Zum erstenmal, seit Menschen leben und die Erde fest gegründet ist und seit Schnee und Eis hier unter dem siebenundachtzigsten Breitegrad die Erdkrume und das Gestein unten umpanzert halten, bekommt diese Eis- und Wasserwüste helles Feuer zu sehen.

Die Gelehrten wollen es nicht sehen. Auf den letzten Kistenbrettern wird von der Mannschaft der letzte Kessel Arrakpunsch erhitzt. Diesmal trinken die Herren mit.
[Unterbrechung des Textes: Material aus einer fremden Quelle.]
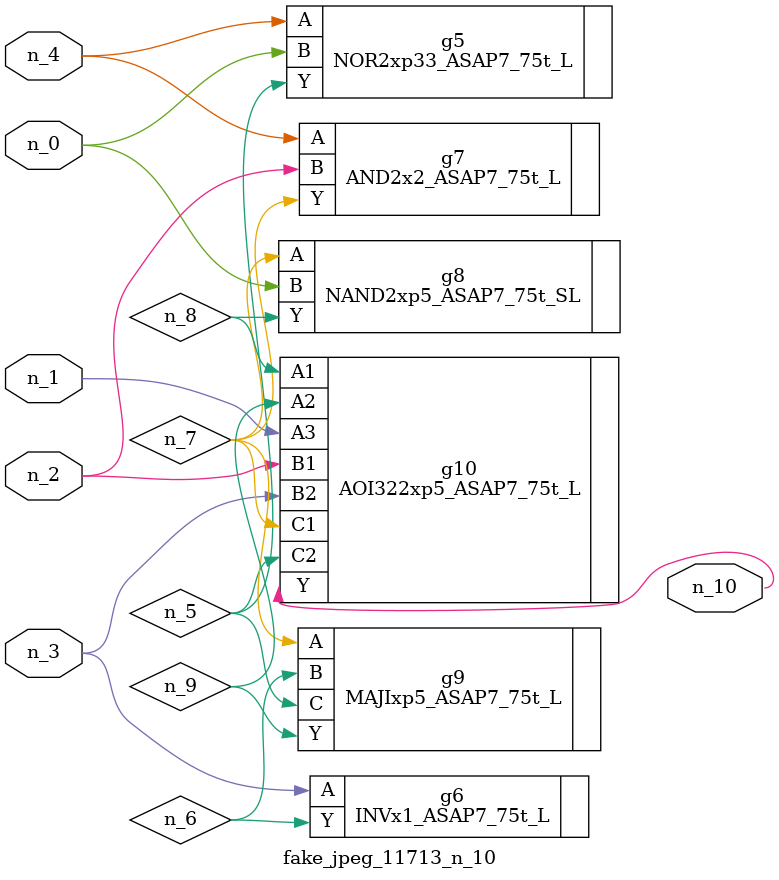
<source format=v>
module fake_jpeg_11713_n_10 (n_3, n_2, n_1, n_0, n_4, n_10);

input n_3;
input n_2;
input n_1;
input n_0;
input n_4;

output n_10;

wire n_8;
wire n_9;
wire n_6;
wire n_5;
wire n_7;

NOR2xp33_ASAP7_75t_L g5 ( 
.A(n_4),
.B(n_0),
.Y(n_5)
);

INVx1_ASAP7_75t_L g6 ( 
.A(n_3),
.Y(n_6)
);

AND2x2_ASAP7_75t_L g7 ( 
.A(n_4),
.B(n_2),
.Y(n_7)
);

NAND2xp5_ASAP7_75t_SL g8 ( 
.A(n_7),
.B(n_0),
.Y(n_8)
);

AOI322xp5_ASAP7_75t_L g10 ( 
.A1(n_8),
.A2(n_9),
.A3(n_1),
.B1(n_2),
.B2(n_3),
.C1(n_7),
.C2(n_5),
.Y(n_10)
);

MAJIxp5_ASAP7_75t_L g9 ( 
.A(n_7),
.B(n_6),
.C(n_5),
.Y(n_9)
);


endmodule
</source>
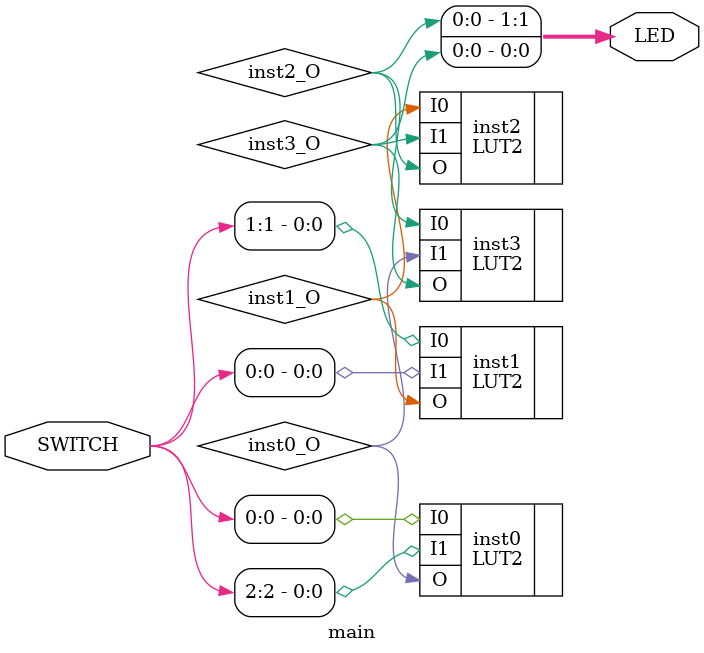
<source format=v>
module main (input [0:2] SWITCH, output [0:1] LED);
wire inst0_O;
wire inst1_O;
wire inst2_O;
wire inst3_O;
LUT2 #(.INIT(4'h8)) inst0 (.I0(SWITCH[0]), .I1(SWITCH[2]), .O(inst0_O));
LUT2 #(.INIT(4'h8)) inst1 (.I0(SWITCH[1]), .I1(SWITCH[0]), .O(inst1_O));
LUT2 #(.INIT(4'h1)) inst2 (.I0(inst1_O), .I1(inst3_O), .O(inst2_O));
LUT2 #(.INIT(4'h1)) inst3 (.I0(inst2_O), .I1(inst0_O), .O(inst3_O));
assign LED = {inst2_O, inst3_O};
endmodule


</source>
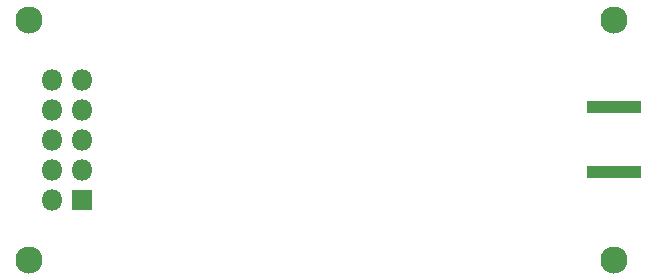
<source format=gbr>
%TF.GenerationSoftware,KiCad,Pcbnew,(5.1.6)-1*%
%TF.CreationDate,2020-07-26T08:56:46-05:00*%
%TF.ProjectId,nanoRT,6e616e6f-5254-42e6-9b69-6361645f7063,rev?*%
%TF.SameCoordinates,Original*%
%TF.FileFunction,Soldermask,Bot*%
%TF.FilePolarity,Negative*%
%FSLAX46Y46*%
G04 Gerber Fmt 4.6, Leading zero omitted, Abs format (unit mm)*
G04 Created by KiCad (PCBNEW (5.1.6)-1) date 2020-07-26 08:56:46*
%MOMM*%
%LPD*%
G01*
G04 APERTURE LIST*
%ADD10O,1.800000X1.800000*%
%ADD11R,1.800000X1.800000*%
%ADD12R,4.660000X1.100000*%
%ADD13C,2.300000*%
G04 APERTURE END LIST*
D10*
%TO.C,J2*%
X99695000Y-86360000D03*
X102235000Y-86360000D03*
X99695000Y-88900000D03*
X102235000Y-88900000D03*
X99695000Y-91440000D03*
X102235000Y-91440000D03*
X99695000Y-93980000D03*
X102235000Y-93980000D03*
X99695000Y-96520000D03*
D11*
X102235000Y-96520000D03*
%TD*%
D12*
%TO.C,J5*%
X147320000Y-94210000D03*
X147320000Y-88670000D03*
%TD*%
D13*
%TO.C,H1*%
X97790000Y-101600000D03*
%TD*%
%TO.C,H2*%
X147320000Y-101600000D03*
%TD*%
%TO.C,H3*%
X97790000Y-81280000D03*
%TD*%
%TO.C,H4*%
X147320000Y-81280000D03*
%TD*%
M02*

</source>
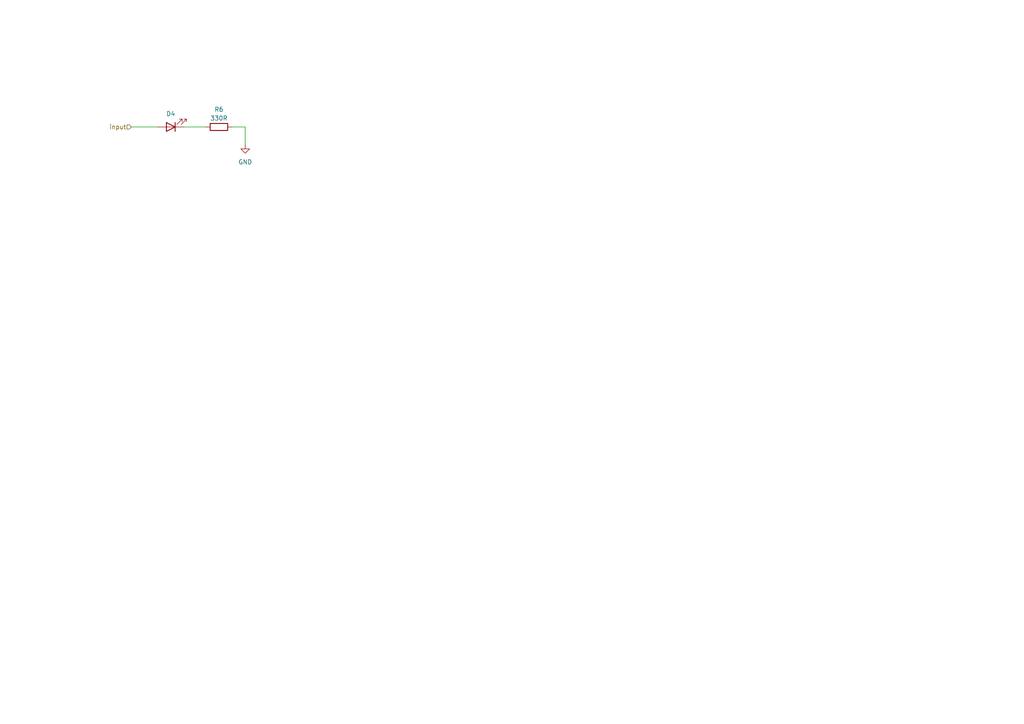
<source format=kicad_sch>
(kicad_sch (version 20211123) (generator eeschema)

  (uuid 4023090f-3d3c-4db5-92bd-bd33c8263998)

  (paper "A4")

  


  (wire (pts (xy 71.12 36.83) (xy 71.12 41.91))
    (stroke (width 0) (type default) (color 0 0 0 0))
    (uuid 61f8946e-16c7-4200-b608-7c6b4e6e4647)
  )
  (wire (pts (xy 53.34 36.83) (xy 59.69 36.83))
    (stroke (width 0) (type default) (color 0 0 0 0))
    (uuid 67c95daa-766e-4495-84e0-5be65bad8d59)
  )
  (wire (pts (xy 67.31 36.83) (xy 71.12 36.83))
    (stroke (width 0) (type default) (color 0 0 0 0))
    (uuid bfbb1c2d-5d35-448d-a209-e499ecf6dd48)
  )
  (wire (pts (xy 38.1 36.83) (xy 45.72 36.83))
    (stroke (width 0) (type default) (color 0 0 0 0))
    (uuid c51218db-7b7c-4009-b806-f6d0aba2d2e7)
  )

  (hierarchical_label "input" (shape input) (at 38.1 36.83 180)
    (effects (font (size 1.27 1.27)) (justify right))
    (uuid ea81d9ed-b3db-4c35-a318-ddecfdf54918)
  )

  (symbol (lib_id "Device:LED") (at 49.53 36.83 180)
    (in_bom yes) (on_board yes)
    (uuid 89e90025-f62d-4f5a-90ba-25bedebd0371)
    (property "Reference" "D4" (id 0) (at 49.53 33.02 0))
    (property "Value" "LED" (id 1) (at 51.1175 31.75 0)
      (effects (font (size 1.27 1.27)) hide)
    )
    (property "Footprint" "" (id 2) (at 49.53 36.83 0)
      (effects (font (size 1.27 1.27)) hide)
    )
    (property "Datasheet" "~" (id 3) (at 49.53 36.83 0)
      (effects (font (size 1.27 1.27)) hide)
    )
    (pin "1" (uuid 38dccb18-e414-40fb-bfc3-5010140df2d2))
    (pin "2" (uuid 2242d839-56d8-49c4-88b6-f78f7aa413d0))
  )

  (symbol (lib_id "power:GND") (at 71.12 41.91 0)
    (in_bom yes) (on_board yes) (fields_autoplaced)
    (uuid f216bba6-c173-4e04-9394-dfc0e49e66bf)
    (property "Reference" "#PWR?" (id 0) (at 71.12 48.26 0)
      (effects (font (size 1.27 1.27)) hide)
    )
    (property "Value" "GND" (id 1) (at 71.12 46.99 0))
    (property "Footprint" "" (id 2) (at 71.12 41.91 0)
      (effects (font (size 1.27 1.27)) hide)
    )
    (property "Datasheet" "" (id 3) (at 71.12 41.91 0)
      (effects (font (size 1.27 1.27)) hide)
    )
    (pin "1" (uuid ed1bd9bb-e720-41db-8180-ed086f3e5f70))
  )

  (symbol (lib_id "Device:R") (at 63.5 36.83 90)
    (in_bom yes) (on_board yes)
    (uuid f51acbb2-d704-43cb-ae8b-c7afcbed73a8)
    (property "Reference" "R6" (id 0) (at 63.5 31.75 90))
    (property "Value" "330R" (id 1) (at 63.5 34.29 90))
    (property "Footprint" "" (id 2) (at 63.5 38.608 90)
      (effects (font (size 1.27 1.27)) hide)
    )
    (property "Datasheet" "~" (id 3) (at 63.5 36.83 0)
      (effects (font (size 1.27 1.27)) hide)
    )
    (pin "1" (uuid acccf224-cb0a-42cd-ae6b-2b2fa754ed77))
    (pin "2" (uuid 567fcb03-a92d-4d9c-8ce5-500d4de5c39d))
  )
)

</source>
Unter ihren hohen, schmutzigen Pelzkappen, welche über den Nasenwurzeln abschneiden, zeigt sich auf ihren dunklen oder fahlen, ausgemergelten Gesichtern ein entrückter Ausdruck, der ebenso die Miene des fassungslosen Grauens als die Miene einer durch den heißen Alkohol bewirkten dumpfblöden Fidelitas sein kann. Viele sind zahnlos. An den verwahrlosten Bärten hängen Tropfen des starken geistigen Getränkes. Nur Verzweiflung ist es, die allem zugrunde liegt. Stumme Verzweiflung, als sie, einer vom andern lautlos darauf aufmerksam gemacht, ihre Blicke noch einmal dem von Flammen geschüttelten Schiffe zuwenden: sie sehen, wie die Ratten, so dicht an dicht gepreßt, daß sie einander den Platz im Wasser streitig machen und eine die nächste fast heraushebt, ein glattes, glitzerndes, dunkler geströmtes Rückenfell an dem nächsten und so fort, – die scharfen Köpfe weit vorgestreckt, die schwarzen Rattenaugen aufgerissen, – sie sehen, wie die Rattengemeinschaft, ohne einen Vorboten vorauszuschicken, in einem Zuge, als wären die zehntausend Tiere ein einziger Körper, in dem Zwischenraum auftaucht, der nun im Frühling zwischen der westlichen Bordwand und dem östlichen Schollenrand herausgetaut ist. Aus allen Luken stürzen ihnen Rattenvölker über Rattenvölker nach, erst an Deck und von da in das eisblau-goldene Wasser, in dem sich die Flammen wogend spiegeln.

Die Tiere haben ein einziges Ziel, einen einzigen Willen, sie schwimmen mit ruhiger, ausgeglichener Kraft. Die kleinen Eisschollen schieben sie gewaltig vor sich her. Sie streben dem Lande zu. Den Menschen zu.